### EXERCISE DIRECTIONS
Set down the records that follow in full and without changes.
Top of PROVIDED RECORDS
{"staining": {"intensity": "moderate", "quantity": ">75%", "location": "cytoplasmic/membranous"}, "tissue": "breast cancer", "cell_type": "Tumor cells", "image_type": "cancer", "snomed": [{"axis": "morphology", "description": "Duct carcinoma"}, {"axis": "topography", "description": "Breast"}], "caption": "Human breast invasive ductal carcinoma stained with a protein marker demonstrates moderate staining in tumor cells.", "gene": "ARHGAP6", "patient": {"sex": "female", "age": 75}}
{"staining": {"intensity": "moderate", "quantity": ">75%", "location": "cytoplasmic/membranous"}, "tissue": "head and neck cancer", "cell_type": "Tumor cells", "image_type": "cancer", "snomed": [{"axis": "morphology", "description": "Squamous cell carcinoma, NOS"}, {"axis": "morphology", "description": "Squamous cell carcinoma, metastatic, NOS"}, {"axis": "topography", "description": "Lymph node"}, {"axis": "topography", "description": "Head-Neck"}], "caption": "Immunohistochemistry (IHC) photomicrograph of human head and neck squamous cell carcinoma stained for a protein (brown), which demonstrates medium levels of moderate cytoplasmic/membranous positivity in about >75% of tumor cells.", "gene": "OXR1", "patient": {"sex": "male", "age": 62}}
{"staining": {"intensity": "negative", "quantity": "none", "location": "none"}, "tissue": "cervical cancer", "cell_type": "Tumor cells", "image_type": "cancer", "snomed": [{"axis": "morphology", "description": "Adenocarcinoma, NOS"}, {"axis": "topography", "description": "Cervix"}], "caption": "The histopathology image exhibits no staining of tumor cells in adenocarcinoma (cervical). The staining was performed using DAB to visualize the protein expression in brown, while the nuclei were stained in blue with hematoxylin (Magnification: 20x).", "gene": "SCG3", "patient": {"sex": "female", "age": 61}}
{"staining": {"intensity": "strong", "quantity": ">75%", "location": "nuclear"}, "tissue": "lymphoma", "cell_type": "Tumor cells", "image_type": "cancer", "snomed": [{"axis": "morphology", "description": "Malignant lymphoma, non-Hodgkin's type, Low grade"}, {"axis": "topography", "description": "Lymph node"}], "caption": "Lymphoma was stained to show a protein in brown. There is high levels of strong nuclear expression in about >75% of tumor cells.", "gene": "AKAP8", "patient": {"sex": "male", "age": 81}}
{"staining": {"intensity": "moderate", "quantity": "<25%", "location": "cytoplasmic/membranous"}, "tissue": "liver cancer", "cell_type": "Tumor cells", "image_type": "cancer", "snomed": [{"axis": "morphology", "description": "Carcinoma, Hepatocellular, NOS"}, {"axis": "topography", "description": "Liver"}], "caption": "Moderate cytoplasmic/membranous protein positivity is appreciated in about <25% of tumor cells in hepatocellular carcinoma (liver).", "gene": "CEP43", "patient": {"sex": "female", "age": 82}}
Bottom of PROVIDED RECORDS
### PROBLEM SOLUTION
{"staining": {"intensity": "moderate", "quantity": ">75%", "location": "cytoplasmic/membranous"}, "tissue": "breast cancer", "cell_type": "Tumor cells", "image_type": "cancer", "snomed": [{"axis": "morphology", "description": "Duct carcinoma"}, {"axis": "topography", "description": "Breast"}], "caption": "Human breast invasive ductal carcinoma stained with a protein marker demonstrates moderate staining in tumor cells.", "gene": "ARHGAP6", "patient": {"sex": "female", "age": 75}}
{"staining": {"intensity": "moderate", "quantity": ">75%", "location": "cytoplasmic/membranous"}, "tissue": "head and neck cancer", "cell_type": "Tumor cells", "image_type": "cancer", "snomed": [{"axis": "morphology", "description": "Squamous cell carcinoma, NOS"}, {"axis": "morphology", "description": "Squamous cell carcinoma, metastatic, NOS"}, {"axis": "topography", "description": "Lymph node"}, {"axis": "topography", "description": "Head-Neck"}], "caption": "Immunohistochemistry (IHC) photomicrograph of human head and neck squamous cell carcinoma stained for a protein (brown), which demonstrates medium levels of moderate cytoplasmic/membranous positivity in about >75% of tumor cells.", "gene": "OXR1", "patient": {"sex": "male", "age": 62}}
{"staining": {"intensity": "negative", "quantity": "none", "location": "none"}, "tissue": "cervical cancer", "cell_type": "Tumor cells", "image_type": "cancer", "snomed": [{"axis": "morphology", "description": "Adenocarcinoma, NOS"}, {"axis": "topography", "description": "Cervix"}], "caption": "The histopathology image exhibits no staining of tumor cells in adenocarcinoma (cervical). The staining was performed using DAB to visualize the protein expression in brown, while the nuclei were stained in blue with hematoxylin (Magnification: 20x).", "gene": "SCG3", "patient": {"sex": "female", "age": 61}}
{"staining": {"intensity": "strong", "quantity": ">75%", "location": "nuclear"}, "tissue": "lymphoma", "cell_type": "Tumor cells", "image_type": "cancer", "snomed": [{"axis": "morphology", "description": "Malignant lymphoma, non-Hodgkin's type, Low grade"}, {"axis": "topography", "description": "Lymph node"}], "caption": "Lymphoma was stained to show a protein in brown. There is high levels of strong nuclear expression in about >75% of tumor cells.", "gene": "AKAP8", "patient": {"sex": "male", "age": 81}}
{"staining": {"intensity": "moderate", "quantity": "<25%", "location": "cytoplasmic/membranous"}, "tissue": "liver cancer", "cell_type": "Tumor cells", "image_type": "cancer", "snomed": [{"axis": "morphology", "description": "Carcinoma, Hepatocellular, NOS"}, {"axis": "topography", "description": "Liver"}], "caption": "Moderate cytoplasmic/membranous protein positivity is appreciated in about <25% of tumor cells in hepatocellular carcinoma (liver).", "gene": "CEP43", "patient": {"sex": "female", "age": 82}}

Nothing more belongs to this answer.